Saved data entries:
--
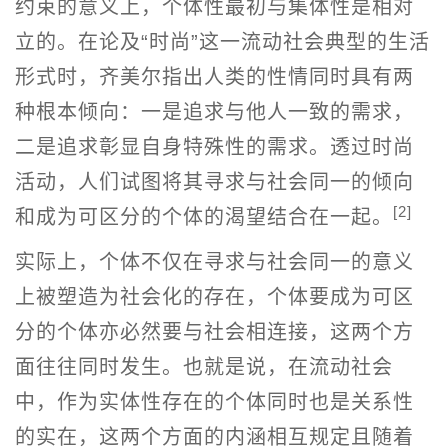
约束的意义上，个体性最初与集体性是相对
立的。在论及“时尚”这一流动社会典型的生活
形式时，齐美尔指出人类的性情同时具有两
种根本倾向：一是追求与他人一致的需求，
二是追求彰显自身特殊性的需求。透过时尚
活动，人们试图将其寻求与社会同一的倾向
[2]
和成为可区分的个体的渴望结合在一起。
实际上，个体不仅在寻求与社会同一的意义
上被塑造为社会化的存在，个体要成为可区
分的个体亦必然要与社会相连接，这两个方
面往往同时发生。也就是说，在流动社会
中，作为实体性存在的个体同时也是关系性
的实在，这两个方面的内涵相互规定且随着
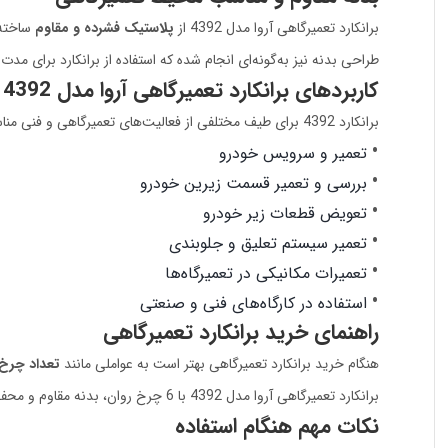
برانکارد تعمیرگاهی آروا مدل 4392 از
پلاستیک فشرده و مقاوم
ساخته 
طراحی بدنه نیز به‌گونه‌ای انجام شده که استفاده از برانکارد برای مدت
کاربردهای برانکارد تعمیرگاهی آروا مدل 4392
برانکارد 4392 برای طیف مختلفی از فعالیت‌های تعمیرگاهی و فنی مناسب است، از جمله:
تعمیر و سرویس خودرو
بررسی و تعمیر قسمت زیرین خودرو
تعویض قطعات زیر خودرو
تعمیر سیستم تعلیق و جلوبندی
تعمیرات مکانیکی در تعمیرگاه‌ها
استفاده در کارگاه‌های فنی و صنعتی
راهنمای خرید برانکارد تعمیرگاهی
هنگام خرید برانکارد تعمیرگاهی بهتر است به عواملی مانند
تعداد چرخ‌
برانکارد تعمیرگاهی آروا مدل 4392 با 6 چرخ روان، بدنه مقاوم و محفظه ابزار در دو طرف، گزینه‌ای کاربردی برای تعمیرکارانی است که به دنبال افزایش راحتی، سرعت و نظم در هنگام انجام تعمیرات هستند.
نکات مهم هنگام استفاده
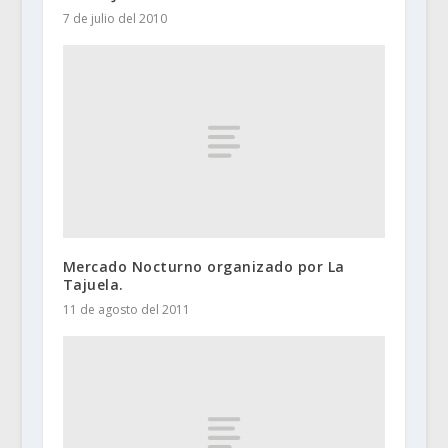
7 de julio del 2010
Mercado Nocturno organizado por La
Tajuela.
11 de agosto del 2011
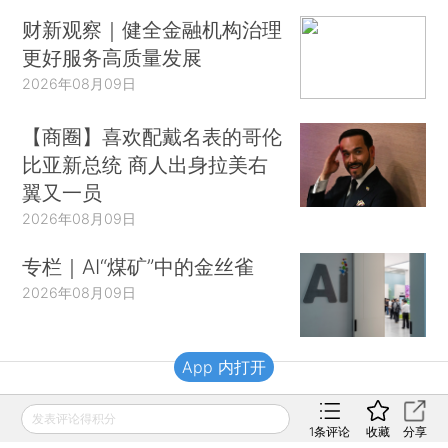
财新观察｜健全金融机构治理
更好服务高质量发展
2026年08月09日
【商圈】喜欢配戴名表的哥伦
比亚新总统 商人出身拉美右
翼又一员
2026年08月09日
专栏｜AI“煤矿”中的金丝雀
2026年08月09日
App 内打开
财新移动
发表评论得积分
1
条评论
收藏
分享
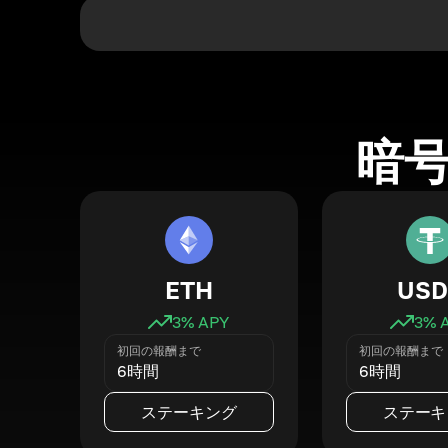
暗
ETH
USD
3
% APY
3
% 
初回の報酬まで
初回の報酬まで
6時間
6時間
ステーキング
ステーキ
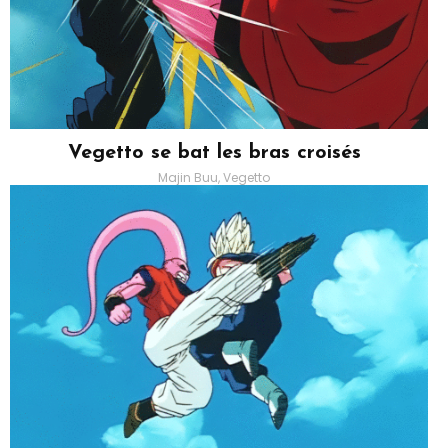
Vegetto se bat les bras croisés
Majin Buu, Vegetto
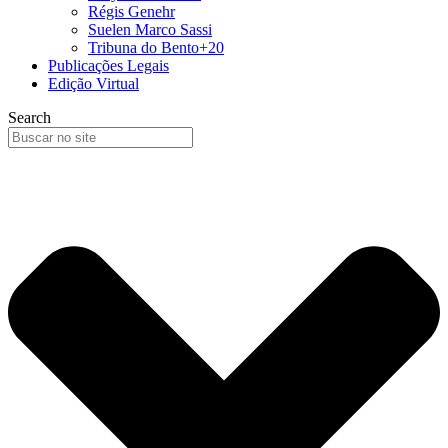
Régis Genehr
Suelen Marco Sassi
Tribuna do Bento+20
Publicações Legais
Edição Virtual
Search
--
→ EXERCISE DESCRIPTION
Update the text of all the entries above by replacing "2026年08月09日" with "2026年08月10日" wherever it appears and leaving everything else unchanged. Omit the pictures from your answer.

→ ANSWER SPACE
约束的意义上，个体性最初与集体性是相对
立的。在论及“时尚”这一流动社会典型的生活
形式时，齐美尔指出人类的性情同时具有两
种根本倾向：一是追求与他人一致的需求，
二是追求彰显自身特殊性的需求。透过时尚
活动，人们试图将其寻求与社会同一的倾向
[2]
和成为可区分的个体的渴望结合在一起。
实际上，个体不仅在寻求与社会同一的意义
上被塑造为社会化的存在，个体要成为可区
分的个体亦必然要与社会相连接，这两个方
面往往同时发生。也就是说，在流动社会
中，作为实体性存在的个体同时也是关系性
的实在，这两个方面的内涵相互规定且随着
برانکارد تعمیرگاهی آروا مدل 4392 از
پلاستیک فشرده و مقاوم
ساخته 
طراحی بدنه نیز به‌گونه‌ای انجام شده که استفاده از برانکارد برای مدت
کاربردهای برانکارد تعمیرگاهی آروا مدل 4392
برانکارد 4392 برای طیف مختلفی از فعالیت‌های تعمیرگاهی و فنی مناسب است، از جمله:
تعمیر و سرویس خودرو
بررسی و تعمیر قسمت زیرین خودرو
تعویض قطعات زیر خودرو
تعمیر سیستم تعلیق و جلوبندی
تعمیرات مکانیکی در تعمیرگاه‌ها
استفاده در کارگاه‌های فنی و صنعتی
راهنمای خرید برانکارد تعمیرگاهی
هنگام خرید برانکارد تعمیرگاهی بهتر است به عواملی مانند
تعداد چرخ‌
برانکارد تعمیرگاهی آروا مدل 4392 با 6 چرخ روان، بدنه مقاوم و محفظه ابزار در دو طرف، گزینه‌ای کاربردی برای تعمیرکارانی است که به دنبال افزایش راحتی، سرعت و نظم در هنگام انجام تعمیرات هستند.
نکات مهم هنگام استفاده
7 de julio del 2010
Mercado Nocturno organizado por La
Tajuela.
11 de agosto del 2011
财新观察｜健全金融机构治理
更好服务高质量发展
2026年08月10日
【商圈】喜欢配戴名表的哥伦
比亚新总统 商人出身拉美右
翼又一员
2026年08月10日
专栏｜AI“煤矿”中的金丝雀
2026年08月10日
App 内打开
财新移动
发表评论得积分
1
条评论
收藏
分享
暗
ETH
USD
3
% APY
3
% 
初回の報酬まで
初回の報酬まで
6時間
6時間
ステーキング
ステーキ
Vegetto se bat les bras croisés
Majin Buu, Vegetto
Régis Genehr
Suelen Marco Sassi
Tribuna do Bento+20
Publicações Legais
Edição Virtual
Search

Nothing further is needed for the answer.